Well, they could stop you if they really wanted; they could IMEI sniff. AT&T does it to detect "smartphones" so they can helpfully add 'mandatory services' to your plan without your consent - it'd be easy for T-Mobile to block Apple's IMEI ranges from registering on the network regardless of whether your SIM worked or not.

The FCC should have implemented some actual common carrier regulations/a Carterfone-equivalent for the mobile industry. Instead, they're so mired in regulatory capture we get nothing.


>Some argue that making it legal to unlock cellphones could make it too easy for consumers to take copyrighted software between carriers.

My carrier does not have code on my phone, and my carrier does not need code on my phone.


Locked bloatware it's code for them and they need it to increase their profit margin, that's the ugly part of this story :(


how does bloatware exactly increase the profit margin?


For those of us without smartphones, they increase the profit margin by tricking users into buying things. All of the software on my gophone is trial only, and it is extremely easy to extend the trial by accident. Why on earth would anyone want to spend $3.99 to have an extra 10 days to 'evaluate' the shitty software on the phone? And WHY would this purchase be recurring?

And no, you can't remove the trials.


What about repealing the whole DMCA 1201? It's not FCC's job to fix crooked laws. There is a Congress for this.


You can already buy unlocked cell phones on Amazon and elsewhere, if you pay the full price of the phone. For example, Amazon sells an unlocked iPhone 5 (16GB) for $665.55. If a carrier gives you hundreds of dollars of subsidies for a phone, they should only be required to unlock it after your contract has terminated.


The subsidy is recovered over the term of the contract. What does carrier unlocking has to do with it? Even if I unlock my subsidized phone outside of official methods, I still have to fulfill my end of the contract.


The carrier might not be able to charge a large enough early-termination fee on the contract to fully reimburse them for the cost of an expensive phone.


Then they should charge an ETF that will allow them to recoup their costs and not trump up some imaginary "copyright violation" boogeyman that stops me from using my phone as I see fit.


This is equivalent to the administration encouraging McDonalds to give free refills on french fries. A silly, economically populist ploy intended to make the administration seem to be on the side of consumers.


I'm fine with that as long as they are required to unlock it after the the "rental" period.


I think they'll need to work on their definition and enforcement actions if this is to become a reality.

Verizon are already supposed to unlock their LTE devices in exchange for the use of their LTE bands, but many Verizon LTE devices are crippled in software when unlocked (with the notable exception of iPhones where Apple control the software).

As an example, the Verizon HTC 8X does not allow the user to alter the MMS gateway or roaming options and Verizon Samsung Galaxy phones used to need to be rooted to change the APN for data.

Sadly the mobile phone market is enough of a cabal at this point that more and more specific regulation might be the only way to make competitive consumer-friendly measures like this work.

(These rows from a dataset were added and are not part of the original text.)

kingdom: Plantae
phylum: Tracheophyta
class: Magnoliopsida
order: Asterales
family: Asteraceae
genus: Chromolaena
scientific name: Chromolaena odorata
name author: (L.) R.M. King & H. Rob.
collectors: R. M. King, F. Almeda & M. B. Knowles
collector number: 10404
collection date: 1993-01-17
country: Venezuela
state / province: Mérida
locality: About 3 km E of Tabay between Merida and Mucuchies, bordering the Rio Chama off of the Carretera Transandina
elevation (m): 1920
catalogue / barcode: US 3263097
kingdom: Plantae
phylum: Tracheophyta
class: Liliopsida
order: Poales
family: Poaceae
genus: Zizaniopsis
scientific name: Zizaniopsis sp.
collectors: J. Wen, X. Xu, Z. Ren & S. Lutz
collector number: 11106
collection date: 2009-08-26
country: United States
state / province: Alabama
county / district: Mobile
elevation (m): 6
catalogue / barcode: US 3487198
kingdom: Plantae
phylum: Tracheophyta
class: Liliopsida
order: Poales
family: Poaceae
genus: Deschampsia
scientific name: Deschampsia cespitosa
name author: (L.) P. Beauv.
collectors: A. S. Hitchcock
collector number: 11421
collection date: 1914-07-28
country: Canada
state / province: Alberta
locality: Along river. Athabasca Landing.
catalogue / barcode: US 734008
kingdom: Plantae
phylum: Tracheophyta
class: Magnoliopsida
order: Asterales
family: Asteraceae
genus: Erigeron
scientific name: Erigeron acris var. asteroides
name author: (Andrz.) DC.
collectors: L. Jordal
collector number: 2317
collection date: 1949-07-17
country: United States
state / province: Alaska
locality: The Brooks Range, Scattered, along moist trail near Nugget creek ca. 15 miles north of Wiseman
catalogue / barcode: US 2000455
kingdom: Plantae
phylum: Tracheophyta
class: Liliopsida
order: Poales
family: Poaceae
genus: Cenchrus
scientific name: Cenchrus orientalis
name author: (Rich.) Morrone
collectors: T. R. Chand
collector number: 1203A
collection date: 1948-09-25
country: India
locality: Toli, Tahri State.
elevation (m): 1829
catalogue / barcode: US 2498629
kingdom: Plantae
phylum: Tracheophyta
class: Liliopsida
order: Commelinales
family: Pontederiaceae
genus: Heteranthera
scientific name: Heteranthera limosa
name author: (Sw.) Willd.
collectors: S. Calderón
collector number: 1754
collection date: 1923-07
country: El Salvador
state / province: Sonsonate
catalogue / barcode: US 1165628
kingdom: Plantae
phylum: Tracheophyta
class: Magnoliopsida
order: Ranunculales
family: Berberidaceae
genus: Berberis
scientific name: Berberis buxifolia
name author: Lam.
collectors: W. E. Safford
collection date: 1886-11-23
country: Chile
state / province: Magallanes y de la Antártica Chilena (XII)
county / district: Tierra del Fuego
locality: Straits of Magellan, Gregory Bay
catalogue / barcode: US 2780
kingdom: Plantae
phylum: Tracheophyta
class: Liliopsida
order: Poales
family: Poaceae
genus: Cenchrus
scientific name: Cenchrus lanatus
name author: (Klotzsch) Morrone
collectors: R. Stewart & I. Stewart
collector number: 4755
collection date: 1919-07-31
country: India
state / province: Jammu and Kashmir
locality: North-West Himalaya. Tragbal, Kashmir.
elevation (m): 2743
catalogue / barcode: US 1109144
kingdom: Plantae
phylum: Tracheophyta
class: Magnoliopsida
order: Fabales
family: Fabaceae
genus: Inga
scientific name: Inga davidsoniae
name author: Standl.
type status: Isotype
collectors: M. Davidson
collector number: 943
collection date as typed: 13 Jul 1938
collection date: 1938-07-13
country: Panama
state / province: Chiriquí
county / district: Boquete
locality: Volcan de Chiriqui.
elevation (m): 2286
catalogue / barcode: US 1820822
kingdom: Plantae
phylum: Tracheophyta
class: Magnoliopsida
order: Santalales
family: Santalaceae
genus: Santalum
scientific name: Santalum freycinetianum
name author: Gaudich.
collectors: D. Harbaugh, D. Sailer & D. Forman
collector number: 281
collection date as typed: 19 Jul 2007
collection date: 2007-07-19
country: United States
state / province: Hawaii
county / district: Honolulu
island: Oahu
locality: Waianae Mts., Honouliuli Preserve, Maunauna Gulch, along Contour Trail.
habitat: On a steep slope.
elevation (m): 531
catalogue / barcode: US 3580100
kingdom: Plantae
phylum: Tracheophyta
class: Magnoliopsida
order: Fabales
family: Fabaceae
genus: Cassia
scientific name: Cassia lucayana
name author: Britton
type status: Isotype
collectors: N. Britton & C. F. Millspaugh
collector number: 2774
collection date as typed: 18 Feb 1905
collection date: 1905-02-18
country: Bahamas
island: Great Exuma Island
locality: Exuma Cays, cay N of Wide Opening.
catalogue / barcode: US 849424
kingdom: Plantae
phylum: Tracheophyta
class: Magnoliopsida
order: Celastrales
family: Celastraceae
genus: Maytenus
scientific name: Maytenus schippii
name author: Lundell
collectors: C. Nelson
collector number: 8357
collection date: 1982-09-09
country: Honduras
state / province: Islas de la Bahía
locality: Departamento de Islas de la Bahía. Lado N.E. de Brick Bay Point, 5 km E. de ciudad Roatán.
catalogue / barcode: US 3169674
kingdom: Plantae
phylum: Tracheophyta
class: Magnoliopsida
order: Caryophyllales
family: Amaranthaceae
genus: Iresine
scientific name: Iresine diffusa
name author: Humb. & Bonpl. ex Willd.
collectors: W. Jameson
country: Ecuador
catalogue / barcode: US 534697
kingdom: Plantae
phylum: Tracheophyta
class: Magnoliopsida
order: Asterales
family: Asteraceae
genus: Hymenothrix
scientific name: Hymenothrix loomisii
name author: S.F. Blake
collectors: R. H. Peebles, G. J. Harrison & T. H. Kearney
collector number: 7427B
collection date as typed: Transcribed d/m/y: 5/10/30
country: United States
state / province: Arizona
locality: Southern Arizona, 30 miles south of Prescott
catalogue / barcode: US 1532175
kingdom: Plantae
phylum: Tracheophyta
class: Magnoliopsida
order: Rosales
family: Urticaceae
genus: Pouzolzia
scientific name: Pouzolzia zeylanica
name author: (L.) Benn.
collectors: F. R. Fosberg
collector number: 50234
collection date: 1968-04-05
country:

Why not just define that the phone must allow the user to change provider settings that might otherwise be specific to one carrier?


Well, that's the end of $1 phones. The carriers will raise handset prices.


More correctly, they cannot ammortize the price of the phone indefinately anymore.

$1 phones are cheap upfront but you pay far more in the long run via lockin.


I think it's hard to say. Depends on the phone, the plan, and so on. Not a lot of transparency in the process -- An unlocked iPhone is $650, or $27/month over the life of the contract. That would likely make up a big portion of the monthly bill, were it to be broken out separately in the statement.


Why? If you're in contract, you still have to pay for your plan during the entire contract. Even if you switch networks, they are still making enough money to recoup their subsidy cost. Effectively it just becomes a loan (with truly awful rates).


How does this make it easier for the NSA to track US Citizens down? I mean would meta-data or meta-data collection be any different if the phones were locked?